→ Data supplied:
=== Section Start ===
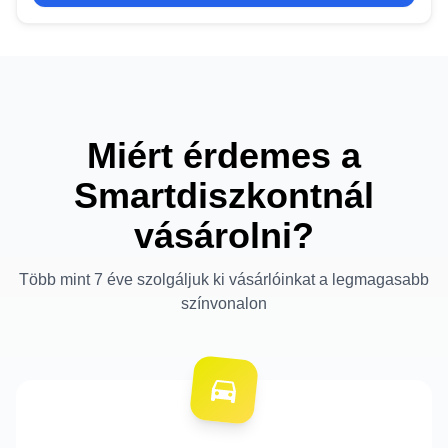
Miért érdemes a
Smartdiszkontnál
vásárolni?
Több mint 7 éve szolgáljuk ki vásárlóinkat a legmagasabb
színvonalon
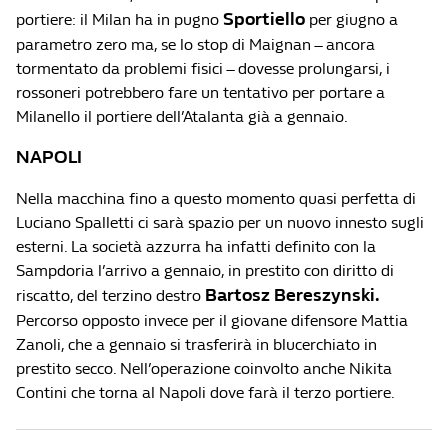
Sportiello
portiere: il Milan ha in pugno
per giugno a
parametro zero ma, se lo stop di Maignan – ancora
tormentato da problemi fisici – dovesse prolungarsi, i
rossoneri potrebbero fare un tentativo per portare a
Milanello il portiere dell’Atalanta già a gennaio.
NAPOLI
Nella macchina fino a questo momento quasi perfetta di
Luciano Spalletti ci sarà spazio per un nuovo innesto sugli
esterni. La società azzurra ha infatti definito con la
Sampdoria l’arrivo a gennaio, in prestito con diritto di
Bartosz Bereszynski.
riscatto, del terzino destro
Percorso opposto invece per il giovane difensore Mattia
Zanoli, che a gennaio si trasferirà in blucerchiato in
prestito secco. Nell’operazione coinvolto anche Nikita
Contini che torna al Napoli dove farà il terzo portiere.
=== Section End ===
=== Section Start ===
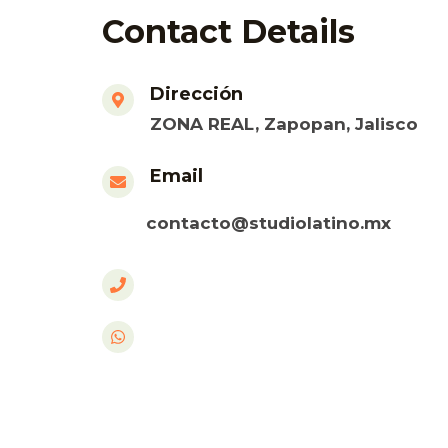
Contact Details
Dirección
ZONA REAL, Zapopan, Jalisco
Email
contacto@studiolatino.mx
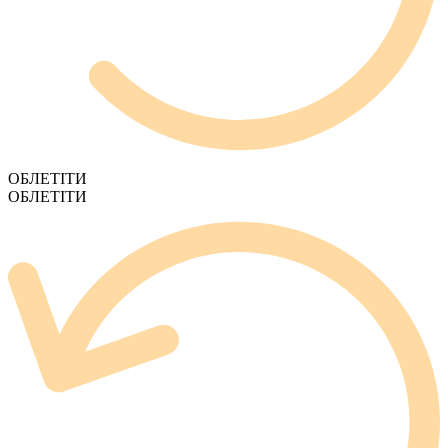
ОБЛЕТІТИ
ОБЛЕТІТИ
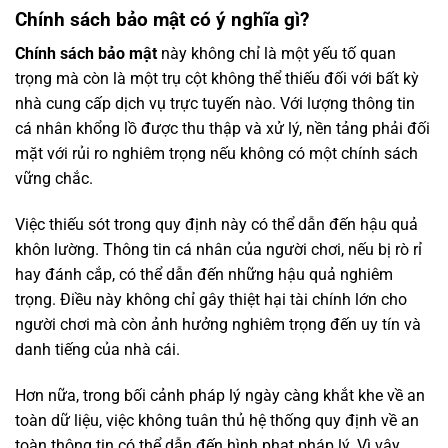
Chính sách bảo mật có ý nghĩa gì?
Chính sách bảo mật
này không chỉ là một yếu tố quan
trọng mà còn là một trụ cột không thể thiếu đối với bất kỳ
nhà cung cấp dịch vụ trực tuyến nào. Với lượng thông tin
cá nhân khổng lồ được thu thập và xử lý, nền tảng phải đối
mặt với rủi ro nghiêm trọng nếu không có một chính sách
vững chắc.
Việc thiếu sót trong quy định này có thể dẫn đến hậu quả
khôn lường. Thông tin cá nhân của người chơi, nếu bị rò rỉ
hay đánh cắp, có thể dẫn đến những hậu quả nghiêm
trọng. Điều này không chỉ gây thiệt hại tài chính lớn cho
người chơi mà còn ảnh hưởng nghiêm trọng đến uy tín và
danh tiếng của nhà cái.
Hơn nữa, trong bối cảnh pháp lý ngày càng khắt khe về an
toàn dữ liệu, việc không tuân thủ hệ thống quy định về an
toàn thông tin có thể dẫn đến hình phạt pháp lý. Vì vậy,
=== Section End ===
=== Section Start ===
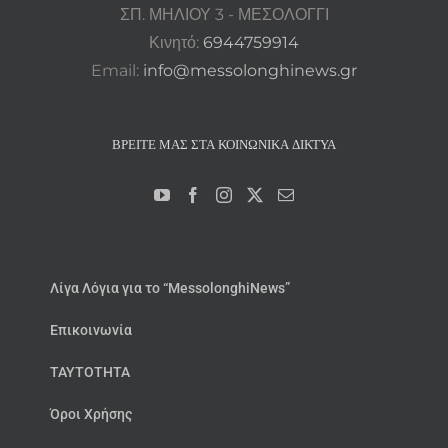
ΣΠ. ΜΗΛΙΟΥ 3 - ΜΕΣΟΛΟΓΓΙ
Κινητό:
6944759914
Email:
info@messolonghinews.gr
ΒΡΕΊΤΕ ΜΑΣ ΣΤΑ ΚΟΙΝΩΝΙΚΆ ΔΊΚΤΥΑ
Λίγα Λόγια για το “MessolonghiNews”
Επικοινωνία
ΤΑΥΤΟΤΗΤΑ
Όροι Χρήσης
=== Section End ===
Your answer is the exact run of lines above from the one with "Miért érdemes a" through the one with "tormentato da problemi", both ends included, minus any picture.

Miért érdemes a
Smartdiszkontnál
vásárolni?
Több mint 7 éve szolgáljuk ki vásárlóinkat a legmagasabb
színvonalon
Sportiello
portiere: il Milan ha in pugno
per giugno a
parametro zero ma, se lo stop di Maignan – ancora
tormentato da problemi fisici – dovesse prolungarsi, i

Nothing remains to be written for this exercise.